Credit card denial can be disappointing and confusing. Fortunately, credit card issuers must send an adverse action notice within 30 days after receiving a completed application explaining why you were denied. Understanding why your application was denied can help you decide on your next move.
There can be many reasons why your application may be denied, from not meeting credit score requirements to application errors. Here are 10 potential reasons why your application may have been denied and what you can do next.
1. Credit score
Credit card issuers have credit score requirements for each card, and applicants who don’t meet those requirements may be denied. Your credit score is based on factors like credit utilization (how much revolving debt you have compared to your total credit limit), payment history, credit mix and age of accounts. Some factors, like bankruptcy or debt that’s gone to collections, can seriously impact your ability to qualify for a new credit card.

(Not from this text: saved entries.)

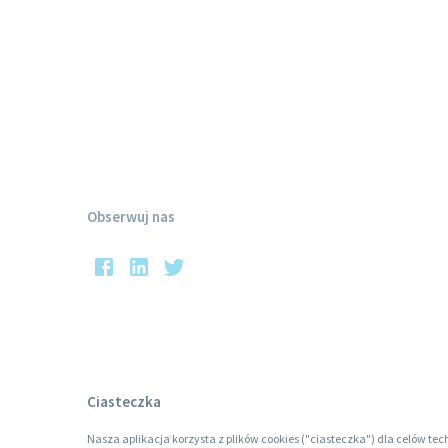
Obserwuj nas
Ciasteczka
Nasza aplikacja korzysta z plików cookies ("ciasteczka") dla celów tec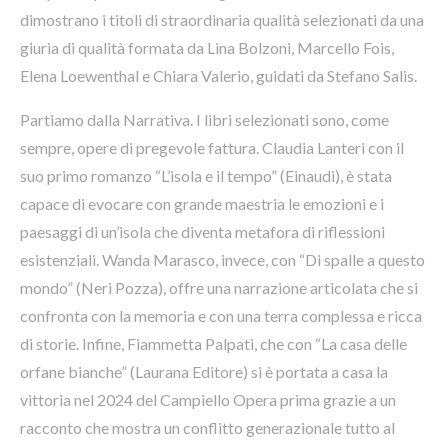
dimostrano i titoli di straordinaria qualità selezionati da una
giuria di qualità formata da Lina Bolzoni, Marcello Fois,
Elena Loewenthal e Chiara Valerio, guidati da Stefano Salis.
Partiamo dalla Narrativa. I libri selezionati sono, come
sempre, opere di pregevole fattura. Claudia Lanteri con il
suo primo romanzo “L’isola e il tempo” (Einaudi), è stata
capace di evocare con grande maestria le emozioni e i
paesaggi di un’isola che diventa metafora di riflessioni
esistenziali. Wanda Marasco, invece, con “Di spalle a questo
mondo” (Neri Pozza), offre una narrazione articolata che si
confronta con la memoria e con una terra complessa e ricca
di storie. Infine, Fiammetta Palpati, che con “La casa delle
orfane bianche” (Laurana Editore) si è portata a casa la
vittoria nel 2024 del Campiello Opera prima grazie a un
racconto che mostra un conflitto generazionale tutto al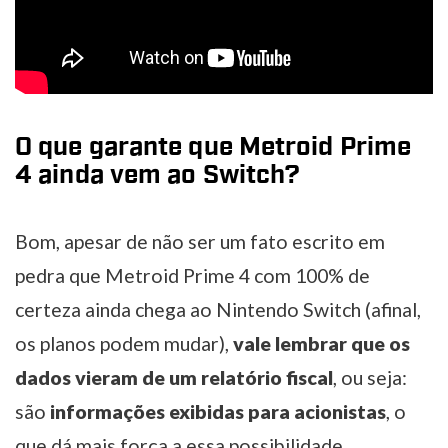
O que garante que Metroid Prime
4 ainda vem ao Switch?
Bom, apesar de não ser um fato escrito em
pedra que Metroid Prime 4 com 100% de
certeza ainda chega ao Nintendo Switch (afinal,
os planos podem mudar),
vale lembrar que os
dados vieram de um relatório fiscal
, ou seja:
são
informações exibidas para acionistas
, o
que dá mais força a essa possibilidade.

Checking your credit score and credit report before applying for a new card can help you better understand your options.
2. Limited credit history
Credit card issuers may be more likely to deny your application if you have limited credit history. A short credit history isn't necessarily a reflection of your ability to make payments. However, it can be harder for credit card issuers to understand your level of risk with insufficient information.

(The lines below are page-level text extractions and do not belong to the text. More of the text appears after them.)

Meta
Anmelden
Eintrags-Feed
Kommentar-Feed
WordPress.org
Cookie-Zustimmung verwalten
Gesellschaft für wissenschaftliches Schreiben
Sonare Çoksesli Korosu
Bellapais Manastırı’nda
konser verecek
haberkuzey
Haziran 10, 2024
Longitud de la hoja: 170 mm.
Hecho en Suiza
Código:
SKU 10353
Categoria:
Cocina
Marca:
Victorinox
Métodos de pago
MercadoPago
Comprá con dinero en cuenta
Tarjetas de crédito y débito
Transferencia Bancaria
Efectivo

If you're new to credit, it can typically take about 6 months to receive a credit score after opening your first account. If you’re building credit, it may be worth waiting to apply for a new card or getting a secured card.
3. Debt-to-income ratio
Credit card issuers must assess whether an applicant can afford to repay any debt they take on. If your existing monthly debt payments are too high compared to your monthly gross income (known as your debt-to-income ratio or DTI), that could lead to a denied application.
In general, the lower your DTI, the better. If your DTI is over 30%, it may make sense to take time to pay off debt before applying for another card.
4. Income
Some credit cards may have a minimum income requirement. Credit card issuers want to be sure that you can make monthly payments.
Your income doesn’t just include traditional employment. When you calculate your income, you can include things like:
- Traditional employment
- Self-employment
- Investment income
- Retirement income
- Public assistance
- Alimony
- Child support
If you’re 21 or older, you can include household income, the total earnings of everyone living in the same home.
5. Recent credit inquiries
Applying for a credit card or loan adds a hard credit inquiry to your credit report. These typically stay on your credit report for up to 2 years, and each hard inquiry can have a small impact on your credit score for up to a year. If a lender sees that you've had several recent credit inquiries, they may consider that a red flag.
6. Number of open or new credit cards
Some credit card issuers may consider the number of credit cards you have, including how many of those are new accounts, when you apply. They may also consider the total amount of credit available to you across all cards. If they believe you have too many open or new cards, or too much available credit, they may deny your application.